Anne setzte sich auf den äußeren Rand des Küchenstuhls, ihre Beine spreizte sie soweit das ging. In der einen Hand die Gurke mit der anderen ihre aüßeren Schamlippen aufhaltend, drückte sie ein Ende der Gurke sanft gegen die noch fast geschlossenen inneren Schamlippen. Noch etwas mehr Druck und die Gurke drang ein, die Schamlippen umklammerten die gerillte Haut der Gurke wie die Lippen von Erich den Hammer von Werner. Anne rutschte noch etwas weiter nach vorne, ihre Beine hob sie soweit an, dass sie ihre Füße auf der Tischkante abstützen konnte. Jetzt drückte sie die Gurke weiter rein. Mit einem schmatzenden Laut drang der Gemüsedildo in ihr gut geöltes Fickloch.

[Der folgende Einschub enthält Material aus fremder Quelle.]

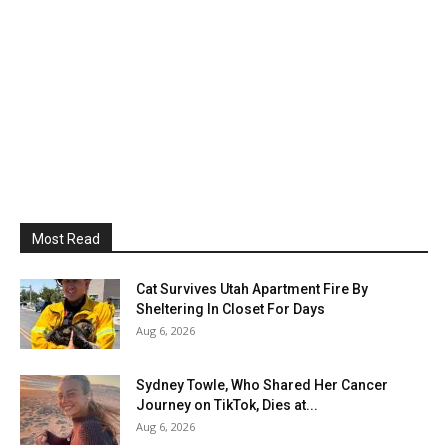
Most Read
Cat Survives Utah Apartment Fire By
Sheltering In Closet For Days
Aug 6, 2026
Sydney Towle, Who Shared Her Cancer
Journey on TikTok, Dies at...
Aug 6, 2026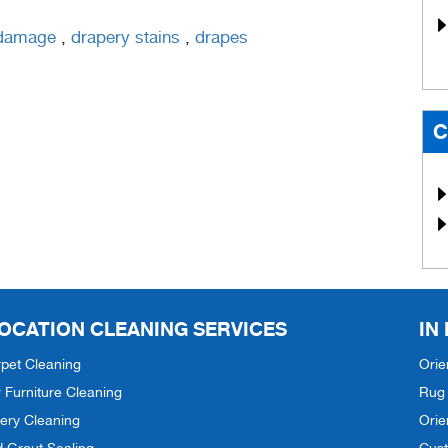
 damage
,
drapery stains
,
drapes
C
OCATION CLEANING SERVICES
IN
pet Cleaning
Orie
 Furniture Cleaning
Rug 
ery Cleaning
Orie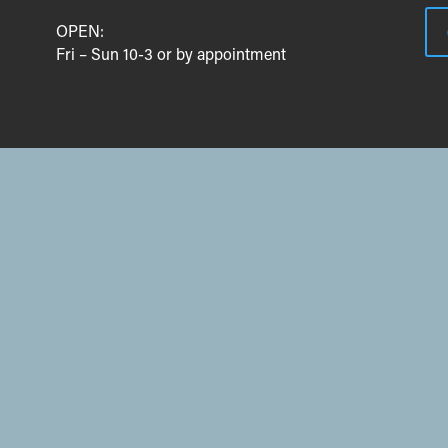
OPEN:
Fri – Sun 10-3 or by appointment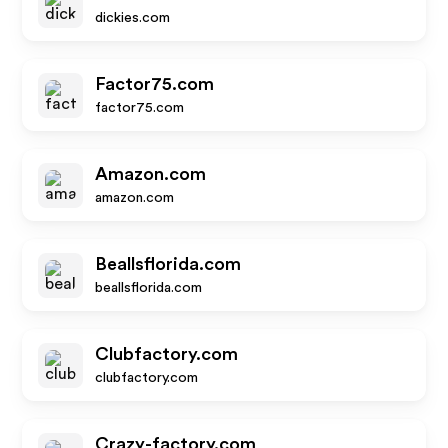
dickies.com
Factor75.com
factor75.com
Amazon.com
amazon.com
Beallsflorida.com
beallsflorida.com
Clubfactory.com
clubfactory.com
Crazy-factory.com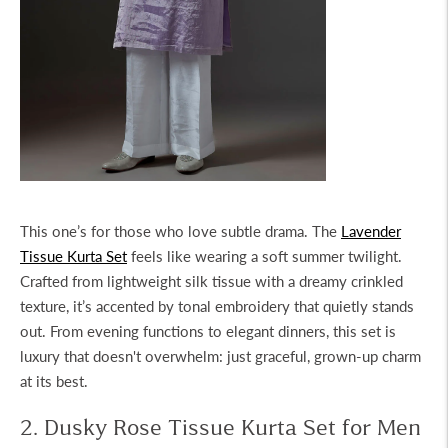
This one’s for those who love subtle drama. The
Lavender
Tissue Kurta Set
feels like wearing a soft summer twilight.
Crafted from lightweight silk tissue with a dreamy crinkled
texture, it’s accented by tonal embroidery that quietly stands
out. From evening functions to elegant dinners, this set is
luxury that doesn't overwhelm: just graceful, grown-up charm
at its best.
2. Dusky Rose Tissue Kurta Set for Men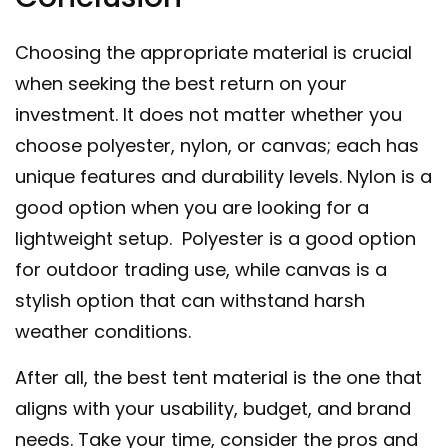
Choosing the appropriate material is crucial
when seeking the best return on your
investment. It does not matter whether you
choose polyester, nylon, or canvas; each has
unique features and durability levels. Nylon is a
good option when you are looking for a
lightweight setup. Polyester is a good option
for outdoor trading use, while canvas is a
stylish option that can withstand harsh
weather conditions.
After all, the best tent material is the one that
aligns with your usability, budget, and brand
needs. Take your time, consider the pros and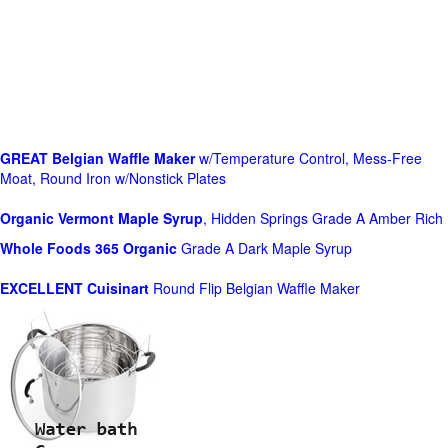
GREAT Belgian Waffle Maker
w/Temperature Control, Mess-Free
Moat, Round Iron w/Nonstick Plates
Organic Vermont Maple Syrup
, Hidden Springs Grade A Amber Rich
Whole Foods
365 Organic
Grade A Dark Maple Syrup
EXCELLENT Cuisinart
Round Flip Belgian Waffle Maker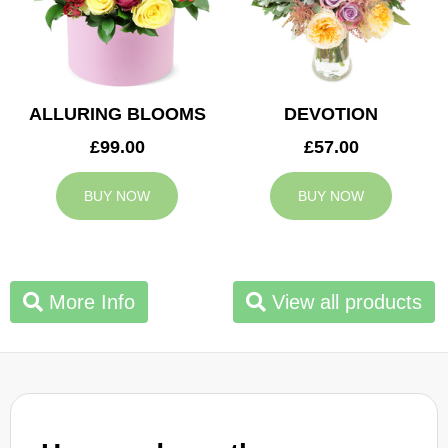
ALLURING BLOOMS
DEVOTION
£99.00
£57.00
BUY NOW
BUY NOW
More Info
View all products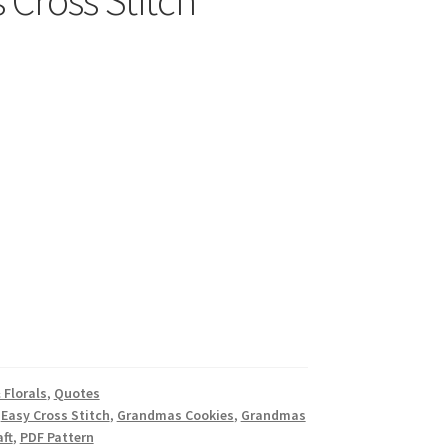
Cross Stitch
 Florals
,
Quotes
,
Easy Cross Stitch
,
Grandmas Cookies
,
Grandmas
ft
,
PDF Pattern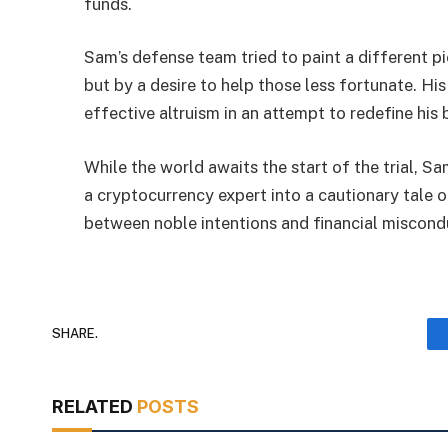
funds.
Sam’s defense team tried to paint a different p
but by a desire to help those less fortunate. H
effective altruism in an attempt to redefine his 
While the world awaits the start of the trial, 
a cryptocurrency expert into a cautionary tale o
between noble intentions and financial miscondu
SHARE.
RELATED
POSTS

Nur noch ein Viertel des grünen Gartenschwanzes schaute aus ihrem Loch. Anne ließ die Gurke los und konzentrierte sich auf ihre Scheidenmuskeln mit denen sie den Eindringling massierte, drückte und umklammerte. Mit ihren Händen massierte sie ihre Brüste. Vor Erregung waren sie gestrafft und die Nippel ragten raus. Anne zwirbelte ihre Nippel und spürte wie der Muschisaft zu ihrem Poloch herunterlief. Sie spürte wie die Rosette zuckte. Alles in ihr schrie nach Erlösung. Weiterhin die Gurke mit ihren Fotzenmuskeln melkend, schob sich Anne einen Finger in den Arsch. Am Runzelloch hatte sie sich schon oft massiert, aber eingedrungen war sie bisher nur mal mit der Fingerkuppe. Mittlerweile hatte aber soviel Muschisaft ihre Rosette benetzt, dass der ganze Zeigefinger ohne Mühe der Länge nach in ihren Darm glitt. Drei- viermal penetrierte sie ihren Anus mit dem Finger, dann kniff sie keuchend und ihre orgastischen Schreie unterdrückend die Schenkel zusammen. Ein Zittern und Zucken durchfuhr sie vom kleinen Zeh bis in die Haarspitzen, dann sackte sie auf den Küchenboden. Nach fünf Minuten hatte sich Anne von ihrem Orgasmus soweit erholt, dass sie sich ins Bett schleppen konnte. Die Gurke aber steckte in ihr, wo sie die ganze Nacht ihr feuchtes zu Hause hatte.